GUEULE DE BOIS
★★★ UNE QUESTION DE TEMPS, de Samuel W. Gailey, Gallmeister, 336 p., 21,30 €. Traduit de l’anglais (Etats-Unis) par Laura Derajinski.
Alice ne s’est jamais remise de la mort accidentelle de son petit frère, dont elle se sent responsable. A 21 ans, à moitié SDF, elle traîne plus que jamais sa peine, tentant de noyer sa culpabilité dans le whisky et la vodka. Un matin pâteux, elle se réveille nue, vaseuse à souhait, dans un mobilhome crasseux dont elle n’a aucun souvenir, avec le cadavre d’un homme à ses côtés, et un gros sac plein de drogue et de dollars à ses pieds. Sans trop réfléchir, Alice embarque le grisbi et s’enfuit.
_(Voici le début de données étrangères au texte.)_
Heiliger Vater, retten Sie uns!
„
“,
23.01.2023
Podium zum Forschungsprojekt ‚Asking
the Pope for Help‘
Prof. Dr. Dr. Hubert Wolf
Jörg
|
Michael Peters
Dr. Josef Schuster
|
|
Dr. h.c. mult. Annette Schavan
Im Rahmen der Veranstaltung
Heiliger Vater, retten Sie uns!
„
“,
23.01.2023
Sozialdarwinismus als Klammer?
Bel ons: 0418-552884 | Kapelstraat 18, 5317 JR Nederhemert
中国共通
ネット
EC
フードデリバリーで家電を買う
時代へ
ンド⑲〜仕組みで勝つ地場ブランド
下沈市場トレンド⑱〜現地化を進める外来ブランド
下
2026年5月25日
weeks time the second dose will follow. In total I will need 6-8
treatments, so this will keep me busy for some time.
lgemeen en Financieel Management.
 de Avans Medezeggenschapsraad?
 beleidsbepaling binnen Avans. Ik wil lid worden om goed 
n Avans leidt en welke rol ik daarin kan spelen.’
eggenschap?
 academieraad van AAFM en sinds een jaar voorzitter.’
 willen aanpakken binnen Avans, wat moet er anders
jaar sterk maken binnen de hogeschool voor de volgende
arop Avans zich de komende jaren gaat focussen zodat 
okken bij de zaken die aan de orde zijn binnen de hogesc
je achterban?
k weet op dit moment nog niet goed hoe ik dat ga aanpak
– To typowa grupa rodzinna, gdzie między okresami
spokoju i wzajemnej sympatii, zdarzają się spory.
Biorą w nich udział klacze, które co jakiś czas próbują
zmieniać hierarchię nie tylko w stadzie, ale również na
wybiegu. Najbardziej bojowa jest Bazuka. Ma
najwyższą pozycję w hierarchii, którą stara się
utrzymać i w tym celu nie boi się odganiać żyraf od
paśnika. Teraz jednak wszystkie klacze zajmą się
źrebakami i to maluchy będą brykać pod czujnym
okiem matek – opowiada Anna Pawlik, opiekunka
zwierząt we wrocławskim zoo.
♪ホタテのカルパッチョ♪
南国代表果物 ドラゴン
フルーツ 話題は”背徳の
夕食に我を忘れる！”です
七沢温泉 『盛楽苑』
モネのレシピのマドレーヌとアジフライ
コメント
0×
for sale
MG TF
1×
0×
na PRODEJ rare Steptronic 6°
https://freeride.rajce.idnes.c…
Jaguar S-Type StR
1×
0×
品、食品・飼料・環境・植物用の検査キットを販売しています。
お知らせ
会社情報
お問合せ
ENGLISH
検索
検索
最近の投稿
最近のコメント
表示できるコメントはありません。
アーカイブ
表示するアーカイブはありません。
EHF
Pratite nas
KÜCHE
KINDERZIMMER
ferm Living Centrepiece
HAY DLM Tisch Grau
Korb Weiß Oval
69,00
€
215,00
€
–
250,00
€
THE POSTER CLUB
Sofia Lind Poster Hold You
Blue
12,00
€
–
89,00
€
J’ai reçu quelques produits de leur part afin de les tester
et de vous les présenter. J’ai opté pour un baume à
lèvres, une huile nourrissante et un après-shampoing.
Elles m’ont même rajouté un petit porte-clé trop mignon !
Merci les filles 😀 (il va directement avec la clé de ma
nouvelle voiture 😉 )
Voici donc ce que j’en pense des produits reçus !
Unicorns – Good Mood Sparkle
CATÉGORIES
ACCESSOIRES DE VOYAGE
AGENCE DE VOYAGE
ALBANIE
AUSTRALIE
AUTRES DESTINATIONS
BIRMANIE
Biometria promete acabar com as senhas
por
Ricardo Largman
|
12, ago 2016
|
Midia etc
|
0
Mauvaise pioche : un implacable truand et son cruel porte-flingue vont désormais tout faire pour récupérer leur bien… Trois ans après un fantastique premier polar pataugeant dans la neige d’un bled paumé (Deep Winter), Samuel W. Gailey confirme tout le bien que l’on pouvait penser de lui, grâce à cette sanglante chasse à l’homme. On retrouve dans Une question de temps un art consommé de l’intrigue solidement ficelée, une orchestration étincelante de la violence, une attirance pour les personnages bizarres (ici un monstrueux dealer « homme-enfant ») et surtout une profonde humanité, qui donne à ce frénétique roman noir – à travers le long chemin de croix d’une jeune femme meurtrie – toute sa puissance et sa profondeur.